Can the discriminant, $4a^3 +27b^2$ of an elliptic curve $$E: y^2=x^3+ax+b$$ be equal to 1.
I believe that this should not be possible otherwise the curve would have good reduction at all primes $p$, but I only believe this to not be the case, I do not know this as a fact.
On
The fact that elliptic curves over $\mathbb{Q}$ cannot have everywhere good reduction is an exercise in Silverman's "The Arithmetic of Elliptic Curves" (8.15 in Chapter VIII). He offers this hint:
(Hint. Suppose that there is a Weierstrass equation with integer coefficients and discriminant $\Delta= \pm 1$. Use congruences modulo 8 to show that $a_1$ is odd, and hence $c_4 \equiv 1 \bmod 8$. Substitute $c_4 = u \pm 12$ into the formula $c_3^4 − c_2^6 = \pm 1728$. Show that $u$ is either a square or three times a square. Rule out both cases by reducing modulo 8.)

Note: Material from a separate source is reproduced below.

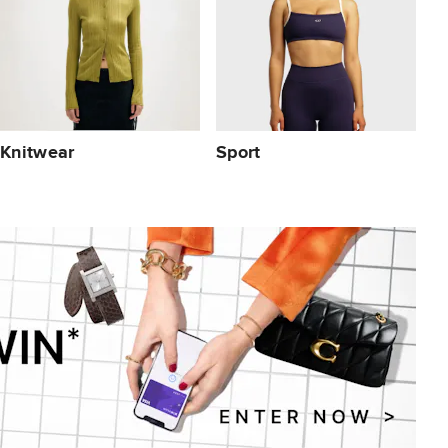
Knitwear
Sport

If you are working over a number field, then you can have elliptic curves with everywhere good reduction. For instance, $y^2 + y = x^3 - 30x + 63$ over $\mathbb{Q}(\sqrt[4]{3},\beta)$ where $\beta^3-120\beta+506=0$ has a model with everywhere good reduction and discriminant a unit.
Note that if $4a^3+27b^2=1$ then $b$ must be odd. Set $b=2c+1$ then
$$4a^3+108c^2+108c+27=1$$ or
$$4a^3+108c^2+108c=-26$$but the left hand side is divisible by $4$ and the right hand side is not.
More slickly, consider the original equation modulo $4$ and you get $b^2\equiv-1$, which is easily shown to be impossible.